§ **Assigned task**
In these records, how many lines contain "table"? Please reply with the number only.

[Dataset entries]
= = = =

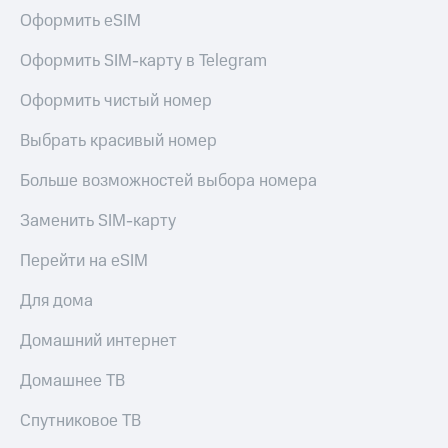
Оформить eSIM
Оформить SIM-карту в Telegram
Оформить чистый номер
Выбрать красивый номер
Больше возможностей выбора номера
Заменить SIM-карту
Перейти на eSIM
Для дома
Домашний интернет
Домашнее ТВ
Спутниковое ТВ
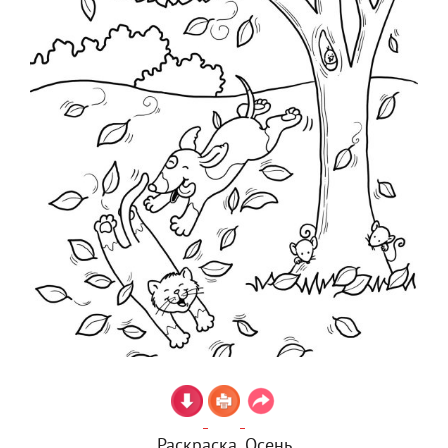
Раскраска. Осень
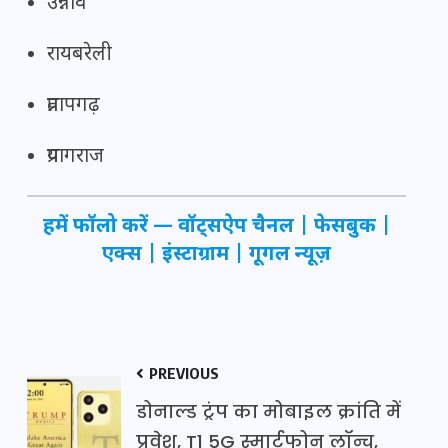
उन्नाव
रायबरेली
प्रतापगढ़
प्रयागराज
हमें फॉलो करें —
वॉट्सऐप चैनल
|
फेसबुक
|
एक्स
|
इंस्टाग्राम
|
गूगल न्यूज़
PREVIOUS
डोनाल्ड ट्रंप का मोबाइल क्रांति में
प्रवेश, T1 5G स्मार्टफोन लॉन्च,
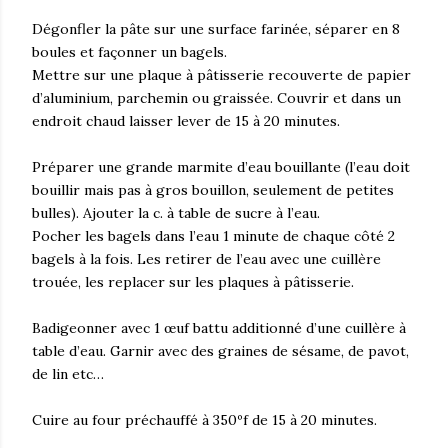
Dégonfler la pâte sur une surface farinée, séparer en 8
boules et façonner un bagels.
Mettre sur une plaque à pâtisserie recouverte de papier
d’aluminium, parchemin ou graissée. Couvrir et dans un
endroit chaud laisser lever de 15 à 20 minutes.
Préparer une grande marmite d’eau bouillante (l’eau doit
bouillir mais pas à gros bouillon, seulement de petites
bulles). Ajouter la c. à table de sucre à l’eau.
Pocher les bagels dans l’eau 1 minute de chaque côté 2
bagels à la fois. Les retirer de l’eau avec une cuillère
trouée, les replacer sur les plaques à pâtisserie.
Badigeonner avec 1 œuf battu additionné d’une cuillère à
table d’eau. Garnir avec des graines de sésame, de pavot,
de lin etc…
Cuire au four préchauffé à 350ºf de 15 à 20 minutes.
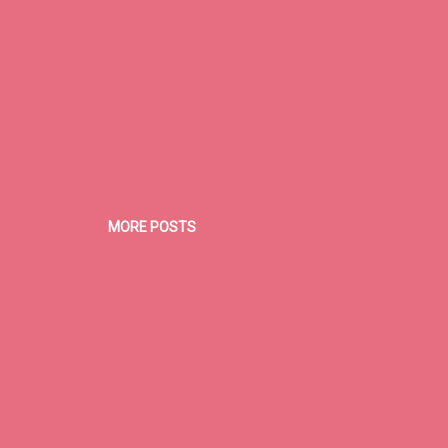
MORE POSTS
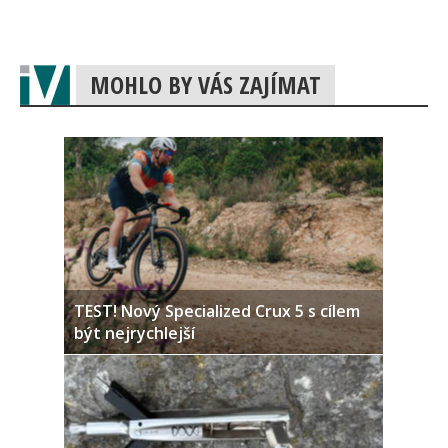
MOHLO BY VÁS ZAJÍMAT
TEST! Nový Specialized Crux 5 s cílem
být nejrychlejší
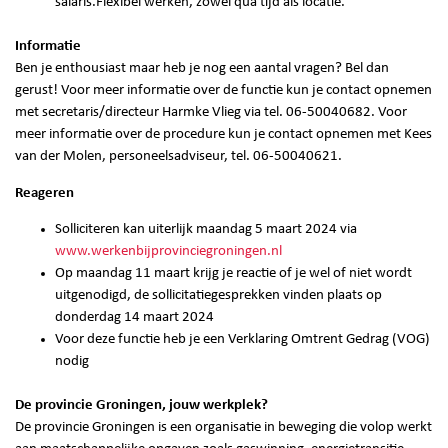
salaris.Flexibel werken, zowel qua tijd als locatie.
Informatie
Ben je enthousiast maar heb je nog een aantal vragen? Bel dan
gerust! Voor meer informatie over de functie kun je contact opnemen
met secretaris/directeur Harmke Vlieg via tel. 06-50040682. Voor
meer informatie over de procedure kun je contact opnemen met Kees
van der Molen, personeelsadviseur, tel. 06-50040621.
Reageren
Solliciteren kan uiterlijk maandag 5 maart 2024 via
www.werkenbijprovinciegroningen.nl
Op maandag 11 maart krijg je reactie of je wel of niet wordt
uitgenodigd, de sollicitatiegesprekken vinden plaats op
donderdag 14 maart 2024
Voor deze functie heb je een Verklaring Omtrent Gedrag (VOG)
nodig
De provincie Groningen, jouw werkplek?
De provincie Groningen is een organisatie in beweging die volop werkt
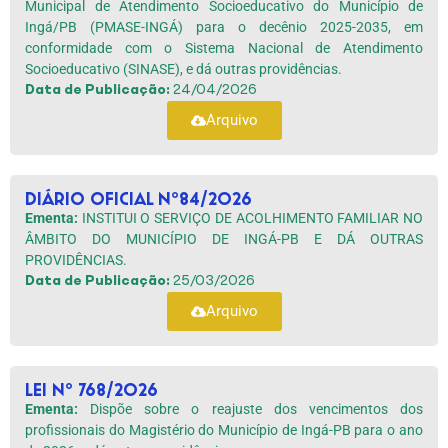
Municipal de Atendimento Socioeducativo do Município de
Ingá/PB (PMASE-INGÁ) para o decênio 2025-2035, em
conformidade com o Sistema Nacional de Atendimento
Socioeducativo (SINASE), e dá outras providências.
Data de Publicação:
24/04/2026
Arquivo
DIÁRIO OFICIAL Nº84/2026
Ementa:
INSTITUI O SERVIÇO DE ACOLHIMENTO FAMILIAR NO
ÂMBITO DO MUNICÍPIO DE INGÁ-PB E DÁ OUTRAS
PROVIDÊNCIAS.
Data de Publicação:
25/03/2026
Arquivo
Lei nº 768/2026
Ementa:
Dispõe sobre o reajuste dos vencimentos dos
profissionais do Magistério do Município de Ingá-PB para o ano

= = = =

§ **Answer area**
2